After issuing a massive recall affecting over two million vehicles earlier in 2014, GM President Mary Barra has issued another recall notice that calls for a whopping 3.1 million additional vehicles to be examined.
The last round of recalls caused a massive influx of calls to GM’s customer engagement centers and by some estimates, the volume of inbound calls into their centers doubled following the announcement. Fortunately, the company was staffed well enough to deal with the majority of the surge in calls, and it was able to make adjustments along the way to accommodate the rest.

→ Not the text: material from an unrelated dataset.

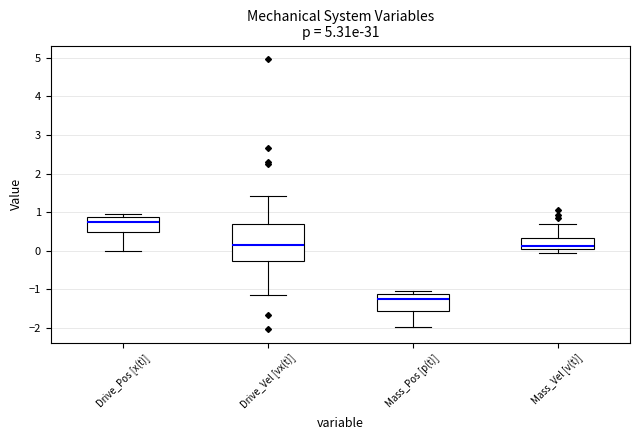

Reading left to right, transcribe this box plot: for each box, give where its median line is, the range the box spans, and where its two whiskers end, as read against the y-axis. The values are not printed on the chart, so give them approximately, as read against the axis.

Drive_Pos [x(t)]: median 0.7, box 0.5 to 0.9, whiskers 0.0 to 0.9 (just above the box's upper edge)
Drive_Vel [vx(t)]: median 0.1, box -0.3 to 0.7, whiskers -1.2 to 1.4
Mass_Pos [p(t)]: median -1.2, box -1.6 to -1.1, whiskers -2.0 to -1.1 (just above the box's upper edge)
Mass_Vel [v(t)]: median 0.1, box 0.0 to 0.3, whiskers -0.1 to 0.7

However, with a new round of calls tied to the latest recall, questions are being raised as to how they’ll implement scalable call center solutions to match an increased demand brought on by customer concerns and complaints.
The Change in GM Call Centers
In early 2013, GM made headlines when they began referring to the “call center” as a “customer engagement center.” The change was made to switch emphasis from merely problem solving and troubleshooting to one of actually engaging with customers and giving them a good customer service experience.
Also, in May 2013, General Motors opened a new customer service center in Warren, Michigan. The new call center did more than receive calls. It also had a group of agents who specialized in addressing any issues over social media. They scoured through GMs Facebook and Twitter accounts, making sure to quickly respond to customer issues either through a direct reply or by encouraging them to engage with them in more detail via personal message or email.
The change in call centers yielded immediate results. GM, which had a reputation for poor customer service, particularly with caller wait times, was able to reduce the time in addressing complex customer issues by 50%. GM crunched the numbers and revealed that it gains about $700 million in annual revenue for every 1% boost in its customer retention. Obviously, a lot was at stake with the performance of these centers.
GM experienced a doubling in its call volume when it issued two million recalls, so the question becomes – what will happen now that they have announced another three million recalls? Here are a few best guesses:
- Non-proportional volume increase: Though logic follows that the volume should triple with the three million new recalls since it doubled on two million, it will likely be less. GM reported that it had many concerned customers calling during the initial recalls with questions about their vehicles. Since many of these customers are already bracing themselves for recalls, they will likely just follow the recall notice rather than call again since they were prepared for this outcome.
- Full staffing in Warren: Last year, GM’s customer engagement center was only 85% staffed. Assuming it wasn’t fully staffed after the early rounds or recalls, it will be now at 100% or more.
- New hires: While the new hires may not be at the center in Warren, they will need more people at their many other call centers. This assumption is based on the fact that they have been able to get their caller response time and total number of responses to good levels (reportedly 30 seconds for caller responses). Since they will want to keep these numbers at an optimal level, expect them to hire more people to shoulder the load at their centers.
GM expects an increase of customer service requests but ultimately, they are ready to meet the demand with a scalable call center solution.